Growing old still gray area in America
By Abigail Trafford
Washington Post
Bob Butler looks back on many years. As a grand marshal of the longevity revolution, he has worked in the trenches of aging to improve the lives of ... oops! That bad O-word. As in old people. But Butler isn't afraid of it. A quarter of a century ago, he posed the O-question in his book: "Why Survive? Being Old in America."
No one wants to think about it. Why survive if you're just going to be old? Butler's Pulitzer-Prize-winning book, which focused attention on the demographic explosion of aging, is now being reissued with a new preface. The question he raised still needs to be answered.
Butler, 76, founding director of the National Institute on Aging and president of the International Longevity Center in New York, is a survivalist. He believes in the richness of a long life. As he writes in the new preface: "We survive because we must, because it is inevitable, and because it is possible to enjoy life and its pleasures, and at the same time, make contributions to our fellow human beings."
But there's a persistent disconnect between the new reality of aging well and the lingering stereotypes of ageism, a term he coined in 1968 as chairman of the Washington Advisory Committee on Aging.
In popular culture, people don't get old. They get botox. Or they don't get seen at least not on the covers of magazines whose advertisers want to target the 18-to-49-year-old crowd. They may not even get heard.
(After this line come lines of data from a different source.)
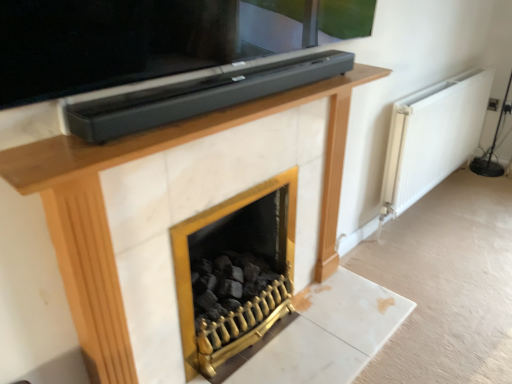
Question: Is gold metallic fireplace at center not near white matte radiator at right?

Choices:
 (A) yes
 (B) no

Answer: (A)

Question: From the image's perspective, is gold metallic fireplace at center below white matte radiator at right?

Choices:
 (A) yes
 (B) no

Answer: (A)

Question: Is gold metallic fireplace at center to the right of white matte radiator at right from the viewer's perspective?

Choices:
 (A) no
 (B) yes

Answer: (A)

Question: Does gold metallic fireplace at center have a smaller size compared to white matte radiator at right?

Choices:
 (A) no
 (B) yes

Answer: (B)

Question: Is gold metallic fireplace at center oriented towards white matte radiator at right?

Choices:
 (A) yes
 (B) no

Answer: (B)

Question: Is gold metallic fireplace at center thinner than white matte radiator at right?

Choices:
 (A) no
 (B) yes

Answer: (A)

Question: Can you confirm if white matte radiator at right is positioned to the right of gold metallic fireplace at center?

Choices:
 (A) no
 (B) yes

Answer: (B)

Question: From the image's perspective, would you say white matte radiator at right is positioned over gold metallic fireplace at center?

Choices:
 (A) no
 (B) yes

Answer: (B)

Question: Is the depth of white matte radiator at right greater than that of gold metallic fireplace at center?

Choices:
 (A) yes
 (B) no

Answer: (A)

Question: Can you confirm if white matte radiator at right is taller than gold metallic fireplace at center?

Choices:
 (A) yes
 (B) no

Answer: (A)

Question: Is white matte radiator at right placed right next to gold metallic fireplace at center?

Choices:
 (A) yes
 (B) no

Answer: (B)

Question: Can you confirm if white matte radiator at right is thinner than gold metallic fireplace at center?

Choices:
 (A) no
 (B) yes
Butler points to news reports that an executive at a leading Chicago talk radio station told producers to screen out calls from people who sounded older than 54. Forget about "Will you still need me when I'm 64?" Will you even listen to me when I'm 54?
Prejudice against the elderly is, well, old. Butler witnessed it in medical training during the 1950s, when older patients were referred to by derogatory terms like "Gomer," for "get out of my emergency room." The resentment comes because older patients tend to have multiple problems and are more time-consuming to treat. He saw the prejudice flare up when he was living in Washington and people protested special housing for the elderly in their neighborhood.
The term ageism is "an obvious jump from racism and sexism," says Butler. "The big difference is that when we practice ageism, we're cutting our own tires."
The prejudice is "a combination of denial and outright dread," says Butler. "It's never going to go totally away." The proximity of death can be a scary thing.
But growing old reaching 50 and living for another three or four decades does not need to be so scary. Major health gains have been achieved since "Why Survive?" was published. When Butler was admitting people to nursing homes in the late 1950s, "we were admitting people, on average, at age 65," he says. "Today it's 81."
That's a huge difference in a relatively short period. "People have less disability. They are more active," says Butler. In a biological sense, people don't begin to be old until they are in their 80s or 90s.
And the lives of the elderly have gotten better. Overall poverty rates have been reduced. Legislation has created the National Institute on Aging, to protect older Americans in the workplace and to improve nursing-home quality.
Yet stereotypes persist. Who were the butt of jokes in the 2000 presidential election debacle in Florida? All those supposedly befuddled old folks who couldn't figure out how to vote, says Butler. "The last prejudice that's permitted is toward older people. You don't make fun of the disabled. You don't make fun of blacks or women. Thank goodness!" continues Butler. "I'm afraid ageism is alive and well."
Lawmakers bemoan the burden that baby boomers will put on social programs. The debate focuses on the elderly as a drain on society rather than as a resource.
Butler warns that with a resurgence of ageism, the gains of recent decades in health and productivity may be eroded. As he writes in the preface: "Opportunities for healthcare reforms are being lost, a private pension crisis looms, and an uncertain economy could erode the income base of present and future older Americans. Talk of rationing healthcare by age is in the air, and the greedy geezer image continues to be evoked whenever discussions turn to the high cost of social programs."
But the country is distracted these days. More pressing are the uncertain risks of terrorism than the certain terror of growing old.
But ageism can be compared to a cultural auto-immune disease. The body politic turns on itself. "To attack old age is, ultimately, to attack ourselves," writes Butler.